▶ Problems to solve:
A - Answer these from the article on writing technical content that ranks:
(i) How many top results does the article say to look at after searching your target keyword?
(ii) What format does every top result for "react server components tutorial" take?
(iii) What share of traffic do skimmers make up?
B - Continue the article on writing technical content that ranks from its last sentence.

======== Text block

Back to blog
SEOTechnical Writing

How to Write Technical Content That Actually Ranks

Most technical content fails for one of two reasons: it ranks but nobody reads it, or it reads beautifully but Google ignores it. After four years writing for LogRocket, Prismic, AltexSoft, and others, I've worked out a process that avoids both failure modes.

Start with search intent, not the topic

The mistake most writers make is searching for a keyword, seeing decent volume, and writing an article about it. That's backwards.

Before you write a word, open a private browser tab and search your target keyword. Look at the top five results and ask:

  • What format are they? (listicle, tutorial, comparison, definition)
  • Who are they written for? (beginner, senior dev, technical buyer)
  • What questions do they answer in the first three paragraphs?

That pattern is what Google has decided satisfies search intent. You need to match it — or consciously beat it.

For example: search "react server components tutorial" and every top result is a step-by-step tutorial — not a comparison, not a definition piece. That's your format signal.

Structure for two types of readers

Every technical article has two readers: the skimmer and the deep reader. Skimmers make up roughly 80% of your traffic. They'll scan your H2s, read the first sentence of each section, and decide whether to stay or bounce.

Deep readers actually want to learn something. They'll read every word.

Write for the deep reader. Structure for the skimmer.

That means:

  • H2s that summarize the section's conclusion, not just label the topic
  • First sentence of each section that stands alone as a statement of value
  • Short paragraphs — three to four sentences max
  • Code blocks clearly set apart from explanatory text

The "so what" sentence

Every section needs a "so what" sentence — a line that tells the reader why this information matters to them specifically.

================
======== Data for review

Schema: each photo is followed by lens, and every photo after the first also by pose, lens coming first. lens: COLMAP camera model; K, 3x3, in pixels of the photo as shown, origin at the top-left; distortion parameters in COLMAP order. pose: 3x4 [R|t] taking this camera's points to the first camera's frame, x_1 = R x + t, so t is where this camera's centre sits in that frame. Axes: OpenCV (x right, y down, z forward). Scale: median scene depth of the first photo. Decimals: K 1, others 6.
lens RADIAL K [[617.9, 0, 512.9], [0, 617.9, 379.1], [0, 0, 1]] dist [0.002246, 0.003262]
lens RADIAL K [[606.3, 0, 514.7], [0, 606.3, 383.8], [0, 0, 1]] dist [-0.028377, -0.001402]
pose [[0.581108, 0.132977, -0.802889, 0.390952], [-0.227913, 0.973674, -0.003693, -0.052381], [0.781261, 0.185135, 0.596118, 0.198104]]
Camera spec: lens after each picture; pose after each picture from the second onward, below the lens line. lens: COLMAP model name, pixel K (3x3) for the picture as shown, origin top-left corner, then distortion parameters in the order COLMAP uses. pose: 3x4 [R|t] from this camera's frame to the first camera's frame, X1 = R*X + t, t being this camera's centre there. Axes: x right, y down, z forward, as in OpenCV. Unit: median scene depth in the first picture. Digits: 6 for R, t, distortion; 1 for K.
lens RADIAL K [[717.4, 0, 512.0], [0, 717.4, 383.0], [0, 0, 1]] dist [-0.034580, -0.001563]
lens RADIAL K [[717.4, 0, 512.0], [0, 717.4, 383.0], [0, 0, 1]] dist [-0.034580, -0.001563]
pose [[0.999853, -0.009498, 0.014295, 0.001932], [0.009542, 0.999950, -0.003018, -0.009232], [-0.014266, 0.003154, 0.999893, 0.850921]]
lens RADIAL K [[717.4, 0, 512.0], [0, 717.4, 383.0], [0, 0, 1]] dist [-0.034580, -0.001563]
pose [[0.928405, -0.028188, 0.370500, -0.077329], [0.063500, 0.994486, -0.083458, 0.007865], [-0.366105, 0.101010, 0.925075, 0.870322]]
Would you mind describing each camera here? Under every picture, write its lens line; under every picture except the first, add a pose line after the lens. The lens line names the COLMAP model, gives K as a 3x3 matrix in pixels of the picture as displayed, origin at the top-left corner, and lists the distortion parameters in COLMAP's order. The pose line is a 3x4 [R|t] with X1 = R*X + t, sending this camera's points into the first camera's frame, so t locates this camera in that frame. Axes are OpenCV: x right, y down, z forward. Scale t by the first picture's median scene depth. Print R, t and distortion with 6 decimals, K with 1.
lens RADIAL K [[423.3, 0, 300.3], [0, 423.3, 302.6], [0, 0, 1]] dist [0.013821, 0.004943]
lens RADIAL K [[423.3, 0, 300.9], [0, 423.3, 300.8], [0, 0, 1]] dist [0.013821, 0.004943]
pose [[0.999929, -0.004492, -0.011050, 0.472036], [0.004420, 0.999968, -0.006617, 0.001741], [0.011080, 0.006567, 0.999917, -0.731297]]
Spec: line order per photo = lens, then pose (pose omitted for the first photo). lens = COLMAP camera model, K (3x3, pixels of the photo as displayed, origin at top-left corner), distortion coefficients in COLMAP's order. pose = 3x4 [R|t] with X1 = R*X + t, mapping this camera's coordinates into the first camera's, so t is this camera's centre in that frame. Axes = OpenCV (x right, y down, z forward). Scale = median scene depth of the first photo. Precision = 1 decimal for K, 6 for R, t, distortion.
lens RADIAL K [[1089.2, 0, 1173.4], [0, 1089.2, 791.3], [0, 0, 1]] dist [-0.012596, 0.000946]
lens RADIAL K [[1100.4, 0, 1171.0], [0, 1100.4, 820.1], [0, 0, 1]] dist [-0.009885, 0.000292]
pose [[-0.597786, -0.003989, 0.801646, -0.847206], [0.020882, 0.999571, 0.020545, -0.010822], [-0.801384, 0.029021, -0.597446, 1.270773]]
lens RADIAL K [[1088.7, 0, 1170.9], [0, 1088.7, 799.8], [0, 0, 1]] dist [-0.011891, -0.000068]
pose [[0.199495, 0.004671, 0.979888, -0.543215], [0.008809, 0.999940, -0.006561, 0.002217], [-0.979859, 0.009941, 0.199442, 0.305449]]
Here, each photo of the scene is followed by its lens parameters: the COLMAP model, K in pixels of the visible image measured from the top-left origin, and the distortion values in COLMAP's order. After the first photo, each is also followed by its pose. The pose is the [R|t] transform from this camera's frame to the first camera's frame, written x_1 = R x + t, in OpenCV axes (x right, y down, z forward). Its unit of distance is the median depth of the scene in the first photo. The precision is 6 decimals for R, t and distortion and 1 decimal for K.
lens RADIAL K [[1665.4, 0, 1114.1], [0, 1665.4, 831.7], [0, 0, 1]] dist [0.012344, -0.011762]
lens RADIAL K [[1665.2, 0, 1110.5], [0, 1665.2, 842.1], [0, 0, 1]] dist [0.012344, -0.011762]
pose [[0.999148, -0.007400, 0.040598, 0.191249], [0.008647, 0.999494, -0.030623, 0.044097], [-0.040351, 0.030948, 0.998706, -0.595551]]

================

▶ Exercise results:
A -
(i) The top five.
(ii) A step-by-step tutorial.
(iii) Roughly 80%.

B -
Weak: React Server Components render on the server.

Strong: React Server Components render on the server, which means you ship less JavaScript to the browser — faster load times without touching your app's logic.

One extra sentence. Massive difference in comprehension and retention.

A note on word count

Word count is a proxy, not a goal. Google doesn't reward length — it rewards coverage. If the top-ranking articles for your keyword are all 2,000 words and yours is 800, you've probably missed key subtopics. If yours is 3,500 and theirs are 800, you've probably padded.

Use a tool like Clearscope or Frase.io to see which subtopics the top results cover. Cover those. Don't add more.

Final thought

Technical content that ranks is technical content that helps. Write something genuinely useful, structure it so busy engineers can skim it, and match the search intent before you write a word. That combination beats most of what's currently ranking.